__To do__.
1. List every person named in the article on Trump's cabinet appointees below.
2. Count the lines of the records below that contain the word "many", and give only the number.

__Document extract__.
More than a few of President Donald Trump’s appointees to key cabinet posts hope to diminish — or even shutter — the very agencies they now lead.

In the 2012 primaries, Texas Governor Rick Perry famously said that he wanted to abolish the Department of Energy. Fast forward five years, and he’s now the Secretary of Energy. Betsy DeVos is a staunch supporter of private and charter schools — so long as they are unfettered by government oversight — but she has been a loud and vocal critic of public schools in America, and her many provocative statements sent ripples of fear through the educational community. DeVos is now Secretary of Education.


And then there’s Scott Pruitt, the nominal head of the Environmental Protection Agency (EPA). Pruitt can be judged not only by his words, but by his deeds, and there’s little doubt that he is at odds with the organization where he now directs policy. He’s on record as a vehement climate change denier and, as Oklahoma’s attorney general, he sued the EPA more than a dozen times as the agency fought to limit emissions of smog, mercury, and greenhouse gases.

Overturning Obama’s environmental legacy

Every environmental activist has been girding for an epic battle. If the early days of this administration are any indication, it promises to be a tumultuous time at the agency that is supposed to keep America’s air and waters free of harmful pollution.

__Records__.
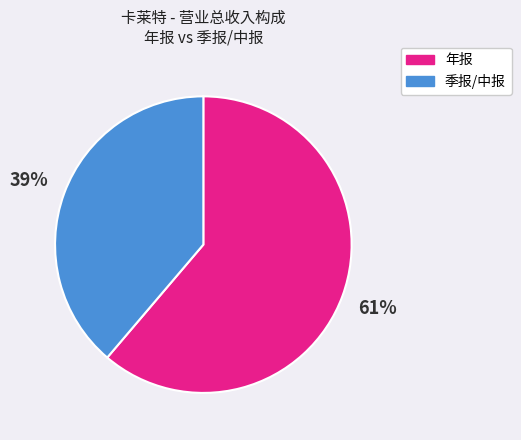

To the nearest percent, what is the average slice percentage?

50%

---

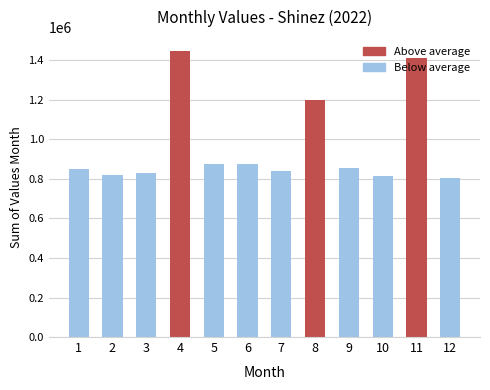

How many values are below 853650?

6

==

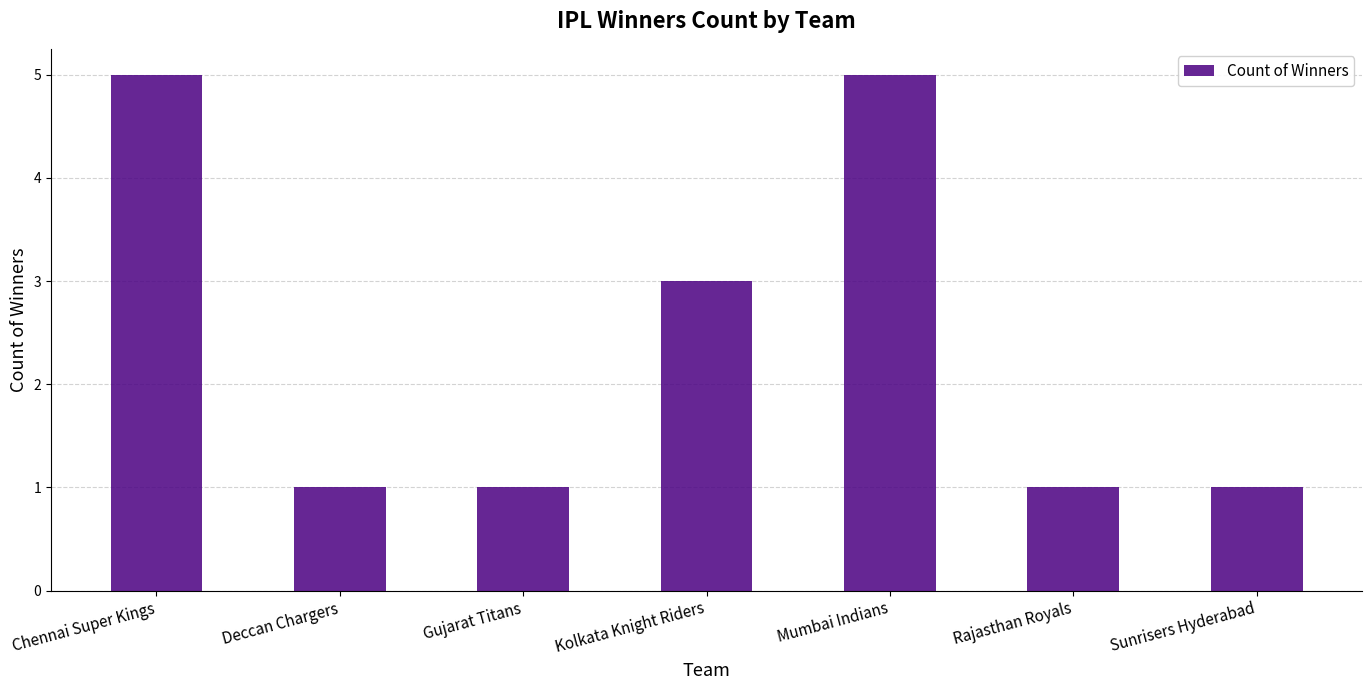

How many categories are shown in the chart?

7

__Results of the exercise__.
1. Donald Trump, Rick Perry, Betsy DeVos, Scott Pruitt, Obama

2. 2